When We Were Romans
By Matthew Kneale
Lawrence is just your typical nine-year-old with a fondness for astronomy when his world is suddenly flipped upside-down. His mother, convinced that Lawrence’s father is stalking herself and their two children, bunkers down in her house and avoids the outside world. When even this doesn’t seem enough, she uproots Lawrence and his little sister Jemima from their home in England and takes them to Rome, the city she met her husband in while still a girl in college. In Italy they’ll start over, she thinks, and begin a new life free from worry and fear.
At first things seem to be going well. Many of her old friends are still in Rome and greet her warmly, even inviting the little family into their homes. She finds a job and the children start taking Italian lessons. Lawrence learns about Roman emperors and whenever there is time, they go sightseeing. Soon, they’re even able to move into a little flat of their own. Unfortunately, the troubles that drove them out of England follow them to Rome and son they are in hiding once more.
Did you like Mark Haddon’s
The Curious Incident of the Dog in the Night-Time? If so, you may enjoy this book. Both stories are told through the eyes of a child, involve a bit of a mystery, and tend to info-dump on the narrator’s favorite topics. Matthew Kneale and Mark Haddon both utilized the child’s voice, a stream-of-conscious, unpolished narrative. I did not care for Curious Incident, but I could appreciate that the book itself was solid, just not to my taste. When We Were Romans, however, is no Curious Incident, so no such allowances on my part can be made.
I think the main problem is that Lawrence’s story lacks certain grounding in reality. That is, this child doesn’t sound authentic. Kneale tries to copy the spelling style and grammar errors of a nine-year-old, but he overdoes it. Third graders, inexperienced as they are with writing, don’t spell the same word three different ways in a single paragraph, especially not with the frequency Laurence does. In fact, it doesn’t seem like he can spell any large or “difficult” word consistently. Once or twice this device might be effective and quaint - grossly misspelling the Italian Lawrence overhears was quite cute - but as a constant factor it’s distracting and annoying. Lawrence also never tells us why he’s writing it all this down. It’s written in the past tense, so it isn’t a diary. But the way the writing’s done, he can’t be much older than he was when the events take place. So what was the trigger?

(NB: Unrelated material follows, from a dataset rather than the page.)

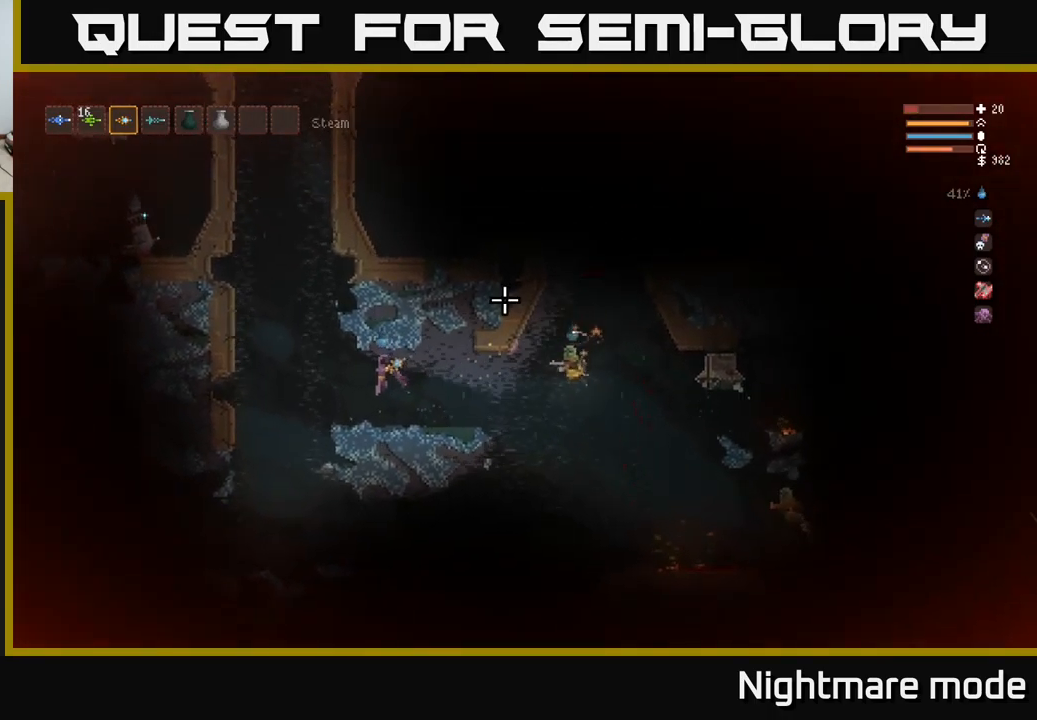
{"buttons": ["L2"], "left_stick": "left", "right_stick": "right", "events": [[50, "right_stick", "right"], [367, "L2", "down"]]}
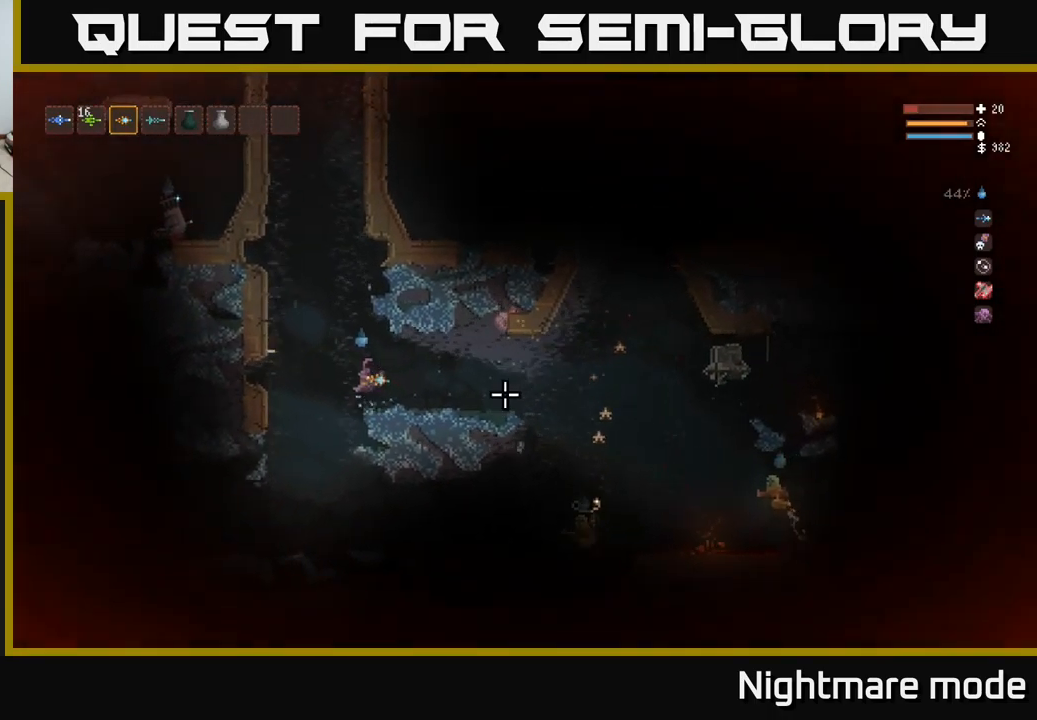
{"buttons": [], "left_stick": "center", "right_stick": "right", "events": [[333, "left_stick", "center"], [400, "R2", "down"], [450, "L2", "up"], [450, "R2", "up"]]}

Children are often self-centered so some selfishness can be forgiven, and a certain obliviousness to the rest of the world allowed, but Lawrence is a brat. His mother seems to be raising her children with the “be-good-and-I’ll-buy-you-a-treat” school of parenting, so I suppose he can’t be blamed completely. We only meet the adults superficially, and Lawrence does little to reveal their character in his memoirs, since adults aren’t important to him unless they provide him with food or gifts. As a result there’s a void of interesting people, and this added to the appalling spelling and run-on paragraphs put the story on rocky ground. With a superior plot we could overlook these problems as part of a flawed narrator experience, but the plot is so predictable that you’ll guess the “big twist” by the time you’re halfway through.
I really can’t think of anyone to whom I’d recommend this book. No matter how you look at it When We Were Romans just doesn’t stand out. There are better books about living in Italy, better books told by a child confronted by a mystery, and better books with unusual narration styles.